■ **COMPITO ASSEGNATO A**
Rispondi alle domande seguenti sul testo della tentata vendita della casa dell'anziana, una risposta per riga con la stessa numerazione.
(i) Quanti anni ha la donna?
(ii) In quale cifra l'agenzia immobiliare aveva valutato l'appartamento ai fini della vendita?
(iii) Chi è stato nominato curatore speciale?
■ **COMPITO ASSEGNATO B**
Traduci in inglese questa frase del testo della tentata vendita della casa dell'anziana: "I fatti si riferiscono al periodo che va dal 2016 al 2017."
■ **COMPITO ASSEGNATO C**
Scrivi il seguito del testo della tentata vendita della casa dell'anziana, ripartendo dopo la sua ultima frase.

■ **TESTO DA LEGGERE**
■ ■ ■ ■ ■
Tentata vendita della casa dell'anziana nonna, sì al processo per circonvenzione d'incapace. È quanto ha stabilito il gup del Tribunale di Frosinone nei confronti del nipote della donna e della compagna.

Stando a quanto ricostruito dalla procura di Frosinone, a seguito della denuncia presentata dalla curatela speciale nominata per tutelare la donna di 89 anni, oltre alla vendita, poi bloccata, dell'appartamento, sarebbero stati svuotati, per un ammanco di circa 60.000 euro, i due libretti. Lei, infatti, percepisce una pensione di mille euro al mese e vive in un appartamento di 110 metri quadrati, nel capoluogo, il cui valore, ai fini della vendita, era stato valutato dell'agenzia immobiliare in 160.000 euro.

I fatti si riferiscono al periodo che va dal 2016 al 2017. Ad accorgersi che qualcosa non quadrava è stato il fratello dell'anziana che lamentava difficoltà a vedere la congiunta e che era venuto a sapere che l'appartamento era stato messo in vendita con tanto di delega a un'agenzia immobiliare. Da lì la procura ha cominciato a indagare, forte anche di una diagnosi di demenza senile fatta dal medico della donna. Del caso è stato informato il giudice tutelare che ha dichiarato che la quasi novantenne non è in grado di amministrare i propri beni e che praticamente non riconosce il valore dei soldi. Impossibile, in queste condizioni, disporre della vendita di un immobile. Così è stato nominato come curatore speciale l'avvocato Silvia Latini che ha presentato una querela.
■ ■ ■ ■ ■
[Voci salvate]

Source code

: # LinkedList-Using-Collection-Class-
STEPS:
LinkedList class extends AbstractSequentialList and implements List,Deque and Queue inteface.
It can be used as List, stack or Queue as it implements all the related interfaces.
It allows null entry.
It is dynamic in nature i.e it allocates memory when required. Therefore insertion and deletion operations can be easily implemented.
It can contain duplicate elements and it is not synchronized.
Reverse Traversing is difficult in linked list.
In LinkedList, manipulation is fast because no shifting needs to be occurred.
■ ■ ■ ■ ■
■ **LA TUA RISPOSTA A**
(i) 89 anni.
(ii) 160.000 euro.
(iii) L'avvocato Silvia Latini.

■ **LA TUA RISPOSTA B**
The events refer to the period from 2016 to 2017.

■ **LA TUA RISPOSTA C**
In base a quanto emerso nel corso delle indagini preliminari, i due indagati avrebbero effettuato una serie di prelievi, a volte anche di importi consistenti, fino a svuotare i due libretti dell'anziana. Dai calcoli effettuati dalla procura l'ammanco sarebbe di circa 60.000 euro, equamente diviso tra i due libretti. In più ci sarebbe stato il tentativo di vendere l'immobile. All'agenzia - stando alle accuse - il nipote avrebbe presentato la delega firmata dall'anziana. Ma poi, grazie all'intervento del fratello della donna e della curatela speciale, quest'ultima operazione è stata bloccata. Il gup Annalisa Marzano, ieri mattina, ha rinviato a giudizio Maurizio C., 58 anni, e la compagnia Laura P., 54, entrambi difesi dall'avvocato Raffaella Magliocco. Prima udienza a gennaio.